“We need to be compliant so we can pass an audit!”
This phrase makes us shudder. Forget being compliant because it is the right thing to do – or because it more times than not leads you down a path to better configuration management or stronger business processes. Many organizations view compliance as an obstacle they must overcome. It impacts numerous business areas, and cybersecurity is no exception. From NERC-CIP to NIST to SOC 2, organizations scramble to make sure their policies and technologies meet these different standards. Whether they do this because it’s right or because it’s required is only a marginally debatable point.
We agree that compliance is a fine starting point for building a comprehensive cybersecurity program. But there are pitfalls to be wary of. Compliance doesn’t itself necessarily guarantee that your data and your customers’ data are safe.
- Compliance is usually too generic. Standards are set in a broad fashion so that they can apply to businesses of all sizes and organizational structures.
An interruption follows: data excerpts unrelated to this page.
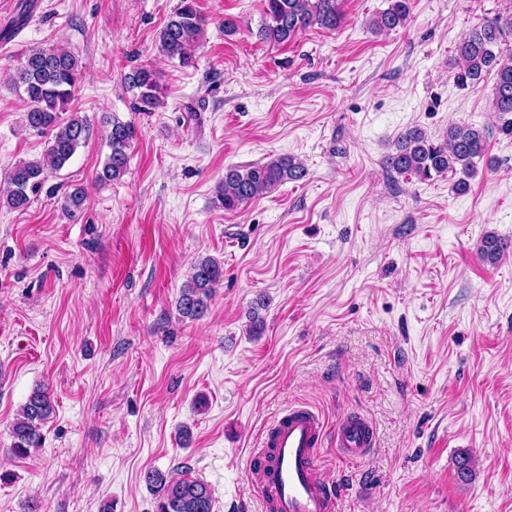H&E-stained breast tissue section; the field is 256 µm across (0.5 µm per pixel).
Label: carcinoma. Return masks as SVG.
<instances>
[{"label":"carcinoma","mask_w":512,"mask_h":512,"mask_svg":"<svg viewBox=\"0 0 512 512\" xmlns=\"http://www.w3.org/2000/svg\"><path fill=\"white\" fill-rule=\"evenodd\" d=\"M263 2L265 20L257 36L266 43H286L313 25L334 30L341 21L338 0ZM32 8L33 0H19L16 15L0 26V40L16 35L26 25ZM409 11L410 0H390L389 7L374 16L371 28L376 33L400 28L405 25ZM206 25L197 0H178L169 20L157 32L155 45L162 55L179 66L193 67ZM511 36L512 14L476 26L460 38L449 63L453 82L462 89L478 85L489 75L494 77L491 108L499 115L512 114V53L505 54L501 50V45ZM82 77V63L62 43L30 49L24 61L6 77L9 86L27 105L26 126L41 131L49 129L51 137L40 157L21 160L13 166L0 186V205L13 210L26 209L30 196L39 191L48 175L61 170L89 140L87 119L70 110ZM124 81L133 94L134 111L151 113L164 107L165 89L152 68L137 66L125 75ZM65 113L68 117L64 119ZM105 124L110 152L96 175L101 185L124 176L135 137L131 122L112 117L105 119ZM489 136V130L484 127L453 123L441 138L434 140L422 128L412 127L399 134L383 164L390 172L419 181L452 174L457 177L452 191L463 195L468 192L469 179L477 174L478 163L485 156ZM306 175L304 164L287 155L229 166L224 170L216 202L226 211H236L279 185L300 181ZM86 199L83 187L65 194L62 209L69 220L79 219ZM511 247L502 238L488 233L481 239L480 252L483 258L495 262ZM223 281L222 262L212 257L194 261L176 300L179 316L191 321L203 319ZM53 411L48 389L34 388L12 423L13 442L9 451L17 457H27L41 448L42 425ZM144 481L156 498L155 512H213L212 490L201 480L174 477L151 469L144 473Z\"/></svg>","instance_id":"obj_1"}]
</instances>
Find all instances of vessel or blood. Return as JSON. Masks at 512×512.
<instances>
[{
  "label": "vessel or blood",
  "instance_id": "vessel-or-blood-1",
  "mask_svg": "<svg viewBox=\"0 0 512 512\" xmlns=\"http://www.w3.org/2000/svg\"><path fill=\"white\" fill-rule=\"evenodd\" d=\"M328 434L347 461L362 459L376 445L372 425L361 416L341 419L331 434L322 417L302 405L289 406L270 421L256 442L259 464L246 473L266 512H337L334 483L317 463Z\"/></svg>",
  "mask_w": 512,
  "mask_h": 512
}]
</instances>
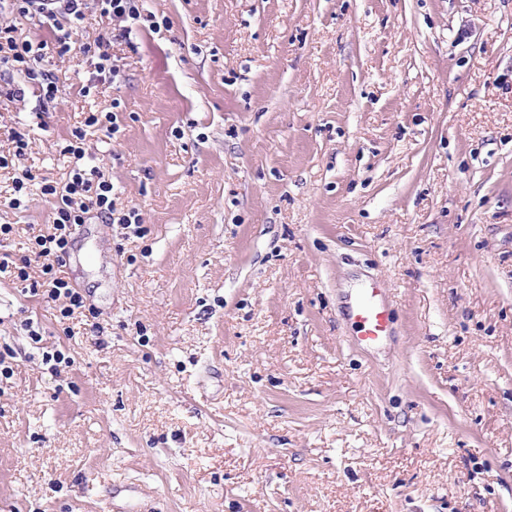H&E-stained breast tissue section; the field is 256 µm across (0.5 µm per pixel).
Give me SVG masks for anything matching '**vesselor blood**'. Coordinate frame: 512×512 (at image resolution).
Here are the masks:
<instances>
[{
    "label": "vessel or blood",
    "instance_id": "1",
    "mask_svg": "<svg viewBox=\"0 0 512 512\" xmlns=\"http://www.w3.org/2000/svg\"><path fill=\"white\" fill-rule=\"evenodd\" d=\"M345 315L356 330L359 345L371 348L380 344L391 329L386 288L373 280L365 283L350 296Z\"/></svg>",
    "mask_w": 512,
    "mask_h": 512
}]
</instances>
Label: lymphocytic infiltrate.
Masks as SVG:
<instances>
[{
    "label": "lymphocytic infiltrate",
    "mask_w": 512,
    "mask_h": 512,
    "mask_svg": "<svg viewBox=\"0 0 512 512\" xmlns=\"http://www.w3.org/2000/svg\"><path fill=\"white\" fill-rule=\"evenodd\" d=\"M99 2L102 14L111 16L114 21L106 40L130 41L134 28L142 19L139 0ZM86 7V0H9L10 14L35 18L55 28V49L61 57L71 52L85 19ZM15 31V25L0 24V72L27 76L37 84L42 101L54 102L60 88L53 73L39 66L43 58L41 49L35 48L30 40L18 38ZM89 127L104 130L109 136L114 135L119 130L117 115L113 112H91L85 116L83 126L73 129L61 149L62 154L73 156L76 161L65 183L36 179L28 169L22 170L14 178L13 190L18 194L26 193L30 182L39 181L42 196L52 204L51 230L29 237L25 253L20 258L0 254V275H7L22 286L30 279L31 266L39 265L43 296L46 301L59 303V314L64 318L86 308L82 292L58 274L65 264L77 227L85 223L92 212L109 224L119 222L131 225L140 221L133 207L127 213L117 214L111 181L106 180L99 166L86 162L84 140L85 130Z\"/></svg>",
    "instance_id": "lymphocytic-infiltrate-1"
}]
</instances>
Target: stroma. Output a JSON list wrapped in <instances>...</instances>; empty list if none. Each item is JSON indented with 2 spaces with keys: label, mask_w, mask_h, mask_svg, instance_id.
<instances>
[{
  "label": "stroma",
  "mask_w": 512,
  "mask_h": 512,
  "mask_svg": "<svg viewBox=\"0 0 512 512\" xmlns=\"http://www.w3.org/2000/svg\"><path fill=\"white\" fill-rule=\"evenodd\" d=\"M160 30L46 52L60 98L0 96V152L88 156L140 233L90 216L59 323L0 278V512H512V0H143ZM0 224L22 254L51 205ZM373 278L393 334L340 308ZM72 367L52 372L43 348ZM84 126L98 127L104 130L106 136L112 138V135L118 132L119 126L116 123L117 115L115 112H87L84 113Z\"/></svg>",
  "instance_id": "1"
}]
</instances>
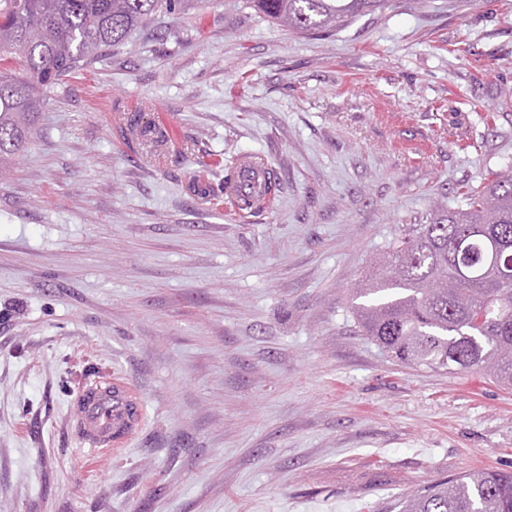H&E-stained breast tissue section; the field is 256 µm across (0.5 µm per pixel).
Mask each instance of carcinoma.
Here are the masks:
<instances>
[{"instance_id": "cac0c4a2", "label": "carcinoma", "mask_w": 512, "mask_h": 512, "mask_svg": "<svg viewBox=\"0 0 512 512\" xmlns=\"http://www.w3.org/2000/svg\"><path fill=\"white\" fill-rule=\"evenodd\" d=\"M298 33L336 31L384 0H248ZM172 0H0V173L50 89L126 41ZM359 327L397 361L480 371L512 389V174L407 224L361 280ZM399 512H512V472L473 471L407 496Z\"/></svg>"}]
</instances>
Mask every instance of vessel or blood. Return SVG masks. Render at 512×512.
<instances>
[{
    "label": "vessel or blood",
    "instance_id": "obj_1",
    "mask_svg": "<svg viewBox=\"0 0 512 512\" xmlns=\"http://www.w3.org/2000/svg\"><path fill=\"white\" fill-rule=\"evenodd\" d=\"M137 400V395L123 384L113 391H100L84 400L81 429L87 453L111 450L112 446L123 444L137 432L141 417L127 415L128 404Z\"/></svg>",
    "mask_w": 512,
    "mask_h": 512
}]
</instances>
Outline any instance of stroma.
Masks as SVG:
<instances>
[{
	"mask_svg": "<svg viewBox=\"0 0 512 512\" xmlns=\"http://www.w3.org/2000/svg\"><path fill=\"white\" fill-rule=\"evenodd\" d=\"M51 97L0 175V512H398L512 471V390L396 363L353 314L403 225L512 165V0L311 35L193 0ZM250 153L279 192L227 211ZM113 379L142 427L90 456L77 398ZM238 169L243 175H248L250 177H255L254 182L258 187L259 180L263 178V170H260L254 163V159L252 156H244L239 164L238 168L236 166L235 160H231L227 167V174L224 179V185L234 180L237 176Z\"/></svg>",
	"mask_w": 512,
	"mask_h": 512,
	"instance_id": "35a3bbf8",
	"label": "stroma"
}]
</instances>
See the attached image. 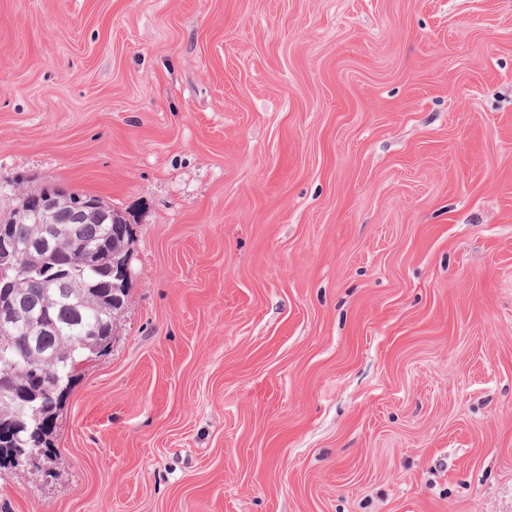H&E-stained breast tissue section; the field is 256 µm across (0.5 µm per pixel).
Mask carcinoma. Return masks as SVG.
I'll return each instance as SVG.
<instances>
[{"mask_svg": "<svg viewBox=\"0 0 512 512\" xmlns=\"http://www.w3.org/2000/svg\"><path fill=\"white\" fill-rule=\"evenodd\" d=\"M51 223L55 246L43 255L23 250L39 229L18 219L16 205L0 214V225H6L22 246L9 260V288L18 324L10 336L0 335V341L9 344V353L0 357V374H10L15 391L33 396L40 392L39 376L44 374L57 383L45 400L54 397L60 402L70 390L77 368L109 346L128 289H121V301H112L110 269L117 246L111 225L94 220L75 224L65 206L57 209ZM90 249L99 253L98 264L91 268L84 265ZM36 264L44 270L71 266L82 271V278L53 281L33 271ZM16 447L47 454L51 443L33 438L27 430L20 432Z\"/></svg>", "mask_w": 512, "mask_h": 512, "instance_id": "1", "label": "carcinoma"}]
</instances>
It is only in the thoughtful application of the spirit of the standards that true security can come from compliance. For instance, the HIPAA security rule does not mention the word “firewall” or “IPS”. But it does say that organizations must “ensure the confidentiality, integrity, and availability of all electronic protected health information the covered entity or business associate creates, receives, maintains, or transmits.” It’s not hard to connect this requirement to a set of technical controls that include firewalls, IDS/IPS, advanced malware detection, and more. But you can technically be compliant in your environment without having a truly robust stack at your border if you are creative in how you respond to audit questions.
- Compliance can breed apathy. Again, we are not saying that working towards being compliant is bad. What is bad is stopping after you hit all of the checkmarks. A recent study by WhiteHat Security found that organizations that live for compliance have the fewest vulnerabilities in their web applications. Great! Conversely, however, these same organizations take the longest to fix the vulnerabilities that are brought to their attention. When living to pass compliance checks vulnerabilities may have a relegated priority until the next audit date approaches.
- The threat landscape changes daily. Compliance audits guarantee that, as of this audit day, your security is up to compliance standards. But remember – cyber threats are a moving target. You now have 364 other days where new threats appear, company infrastructure changes, and new technologies are introduced. Security should be an everyday activity that is constantly being performed and improved. Leaving yourself unimproved for months on end introduces huge security gaps. Consider solutions that automate these continuous processes, like an assertive configuration manager (i.e. Puppet, Chef, Ansible, Saltstack) and embrace automation of change controls.
It’s best to view information security from the standpoint of vigilant effectiveness vs. compliance or audit readiness. It can be difficult when auditors come knocking on your door or a new threat surfaces that tests your security program. However, if you plan accordingly, implement a layered security program (policy, technology, and processes) that meets or exceeds compliance standards, and drive a culture of vigilance, you are already off to a good start.
Think you’re there already? Great! Don’t forget the other two parts of a good security program. Continuously assess and improve. It’s when you think you have all of your vectors covered that you are truly most vulnerable. Engage with information security professionals to validate your security program regularly. Patch. Retire old technologies in deference for new ones that take it to the next level. Remember that anti-virus was once the bee’s knees. Now it’s a mildly-effective “also ran” in the information security efficacy race. Stay current. Stay active. And yes, stay compliant!
You’ll sleep better when the next zero-day hits.